Does this represent where the church wants to go in its language to one another? As a long-time church journalist and Mennonite editor, I found this article very troubling. To use such disrespectful language about a church leader, as New Order Voice writer Aiden Enns employs, sets a bottom threshold one seldom sees. It’s pretty difficult to be a church leader when privileged columnists use such language about them.
Harold Jantz, Winnipeg
Word and Spirit both meant to ‘guide us on our way’
Re: “Christian living in the ‘Age of Spirit,’ ” May 27, page 14.
Troy Watson draws an engaging and compelling picture of life in the Holy Spirit, where “Christ is all and in all.” At the same time, I am surprised by the conclusion he draws from I Corinthians 2, that “the person filled with the Holy Spirit will be taught by the Spirit, with or without the Bible.”
Why set the Spirit apart from the Word? Don’t we need both? Can we ever put the Bible away? I am amused to see that Watson bases his point on a scriptural passage (I Corinthians 2), even while claiming that his spiritual life would thrive if he “never read the Bible again.”
I also notice that he was drawn back to faith from agnosticism by the writings of the mystics. Is it not more than likely that these mystics were themselves steeped in the Scriptures?
How do any of us learn that there is a Holy Spirit apart from the Bible? And how do we test the outworking of the Spirit in our lives unless we are immersed in the guidelines given in the Scriptures?
The features of the divine life—which are Watson’s goals of love, peace, unceasing prayer—are they not introduced to us from the Scriptures?
Watson reminds us how destructively Christians have used the Bible. Is it not equally true that Christians have done grievous things in the name of the Spirit?
Given our wayward sinful nature, surely we will always need the ongoing light of both Word and Spirit to guide us on our way.

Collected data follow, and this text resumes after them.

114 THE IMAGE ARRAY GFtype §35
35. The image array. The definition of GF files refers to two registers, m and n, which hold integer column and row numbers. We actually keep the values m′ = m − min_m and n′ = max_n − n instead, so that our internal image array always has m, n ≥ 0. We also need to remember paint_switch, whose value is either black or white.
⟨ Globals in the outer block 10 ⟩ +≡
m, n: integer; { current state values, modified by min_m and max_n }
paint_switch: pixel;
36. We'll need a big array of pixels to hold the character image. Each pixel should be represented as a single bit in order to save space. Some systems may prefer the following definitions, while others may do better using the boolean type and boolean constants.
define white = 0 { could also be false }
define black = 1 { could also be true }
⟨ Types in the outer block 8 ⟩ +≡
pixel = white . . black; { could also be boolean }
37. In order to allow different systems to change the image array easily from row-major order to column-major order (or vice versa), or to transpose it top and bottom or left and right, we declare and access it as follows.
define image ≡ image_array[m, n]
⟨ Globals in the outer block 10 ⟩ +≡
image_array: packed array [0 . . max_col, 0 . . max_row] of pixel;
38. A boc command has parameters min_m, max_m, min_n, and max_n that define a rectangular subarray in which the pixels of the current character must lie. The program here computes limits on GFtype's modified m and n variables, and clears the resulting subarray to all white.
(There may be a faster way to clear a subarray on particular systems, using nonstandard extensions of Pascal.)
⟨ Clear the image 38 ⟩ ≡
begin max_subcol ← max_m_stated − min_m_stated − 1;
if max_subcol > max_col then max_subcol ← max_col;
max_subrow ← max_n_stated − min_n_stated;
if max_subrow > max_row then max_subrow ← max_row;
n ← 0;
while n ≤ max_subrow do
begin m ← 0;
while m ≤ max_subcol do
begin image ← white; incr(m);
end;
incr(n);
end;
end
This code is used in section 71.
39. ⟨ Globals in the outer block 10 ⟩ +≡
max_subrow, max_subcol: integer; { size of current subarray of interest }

Joyce Gladwell. Elmira, Ont.
Religion statistics of latest census called into question
Re: “The good of bad news” editorial, May 27, page 2.
In your editorial you looked at some trends in those affiliated with a Christian denomination. You used the census results from 1991 and 2001, and compared them to the results of the 2011 National Household Survey (NHS). Because of the large number of people who did not respond to the NHS—the overall response rate was 70 percent compared to response rates in the high 90th percentile for the census—the results are not comparable.
The problem can be illustrated by a study that Statistics Canada put on the web and then removed a few weeks ago after the release of the NHS. It took the pattern of non-response in 2011 and applied it to the long-form census of 2006 in three cities of very different sizes: Toronto (five million), Winnipeg (680,000), and Bathurst, N.B. (31,000).
Had the NHS been run in 2006, it would have underestimated the size of the total population with aboriginal identity by 6 percent to 7 percent in Toronto and Winnipeg, and overestimated it by nearly 15 percent in Bathurst. Similarly, the total size of the Chinese community would have been overestimated by nearly 18 percent in Toronto, but underestimated by over 4 percent in Winnipeg and 75 percent in Bathurst.
In some smaller communities across Canada, in 2011 everyone responded to the NHS; but in other communities, no one responded. As a result, in many cases the NHS is an unreliable source of information about Canadian communities.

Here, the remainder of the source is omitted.